--- Given data ---

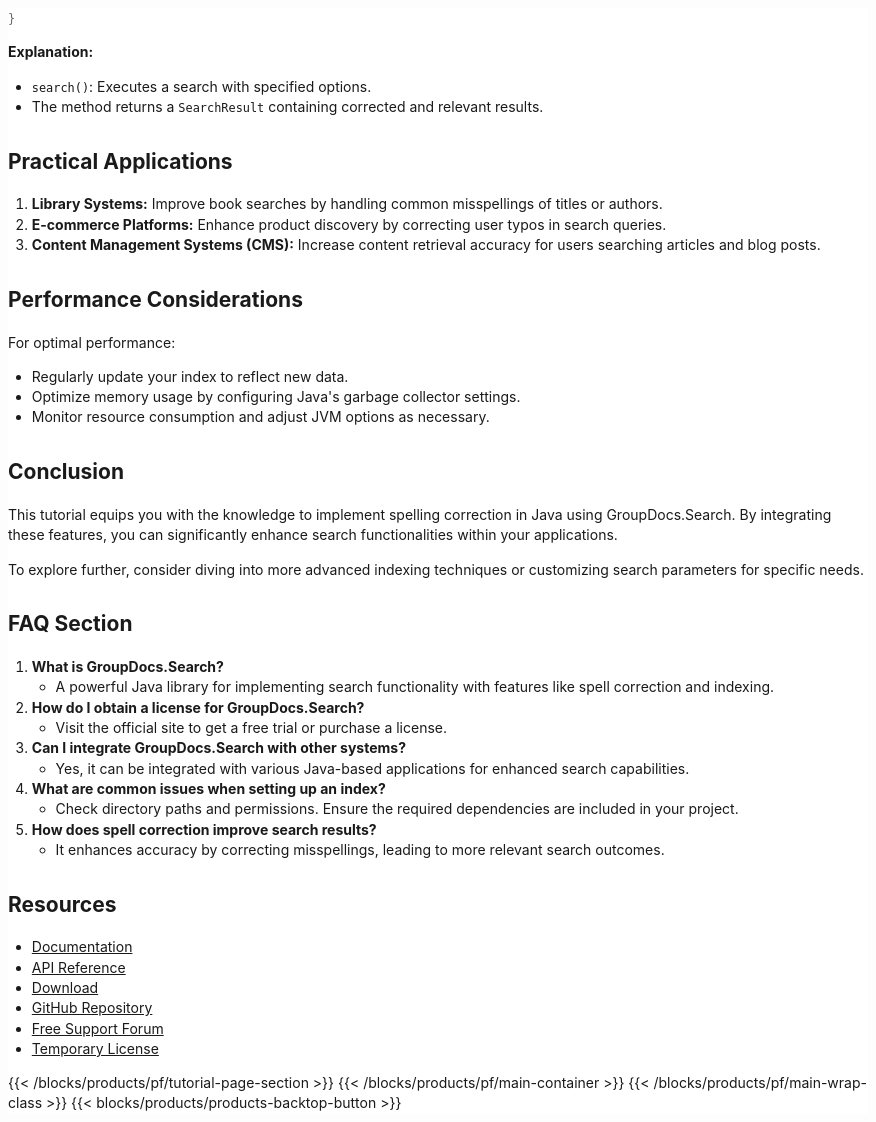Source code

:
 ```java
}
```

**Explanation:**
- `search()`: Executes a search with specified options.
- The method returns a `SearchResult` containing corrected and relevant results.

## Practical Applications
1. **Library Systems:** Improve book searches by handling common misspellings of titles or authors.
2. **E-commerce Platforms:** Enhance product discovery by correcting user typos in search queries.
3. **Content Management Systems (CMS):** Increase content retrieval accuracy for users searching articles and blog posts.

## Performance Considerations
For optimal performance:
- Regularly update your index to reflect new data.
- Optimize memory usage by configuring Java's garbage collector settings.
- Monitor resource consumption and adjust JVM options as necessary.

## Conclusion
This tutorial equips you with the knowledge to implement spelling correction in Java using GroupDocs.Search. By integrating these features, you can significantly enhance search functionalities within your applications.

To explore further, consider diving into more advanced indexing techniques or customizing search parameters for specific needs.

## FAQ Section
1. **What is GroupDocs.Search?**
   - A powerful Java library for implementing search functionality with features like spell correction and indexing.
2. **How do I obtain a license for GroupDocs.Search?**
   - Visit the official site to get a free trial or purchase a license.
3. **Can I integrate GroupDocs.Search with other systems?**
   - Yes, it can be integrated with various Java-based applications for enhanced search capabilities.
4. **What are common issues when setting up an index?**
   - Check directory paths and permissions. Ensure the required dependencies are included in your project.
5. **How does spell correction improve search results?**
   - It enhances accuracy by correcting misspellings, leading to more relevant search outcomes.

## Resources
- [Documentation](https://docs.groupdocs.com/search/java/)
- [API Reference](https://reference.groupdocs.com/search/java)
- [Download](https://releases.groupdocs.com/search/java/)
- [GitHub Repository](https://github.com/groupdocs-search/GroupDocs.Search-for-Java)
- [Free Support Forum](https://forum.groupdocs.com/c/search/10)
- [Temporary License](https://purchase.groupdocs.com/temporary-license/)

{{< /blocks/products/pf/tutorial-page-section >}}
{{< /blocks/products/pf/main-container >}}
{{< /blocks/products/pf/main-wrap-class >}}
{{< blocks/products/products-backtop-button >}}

---

● Try it:
Copy the lines above exactly, beginning at the line that has "3. **Content Management" and stopping after the line that has "- Optimize memory", and omit the rest.

● Your response:
3. **Content Management Systems (CMS):** Increase content retrieval accuracy for users searching articles and blog posts.

## Performance Considerations
For optimal performance:
- Regularly update your index to reflect new data.
- Optimize memory usage by configuring Java's garbage collector settings.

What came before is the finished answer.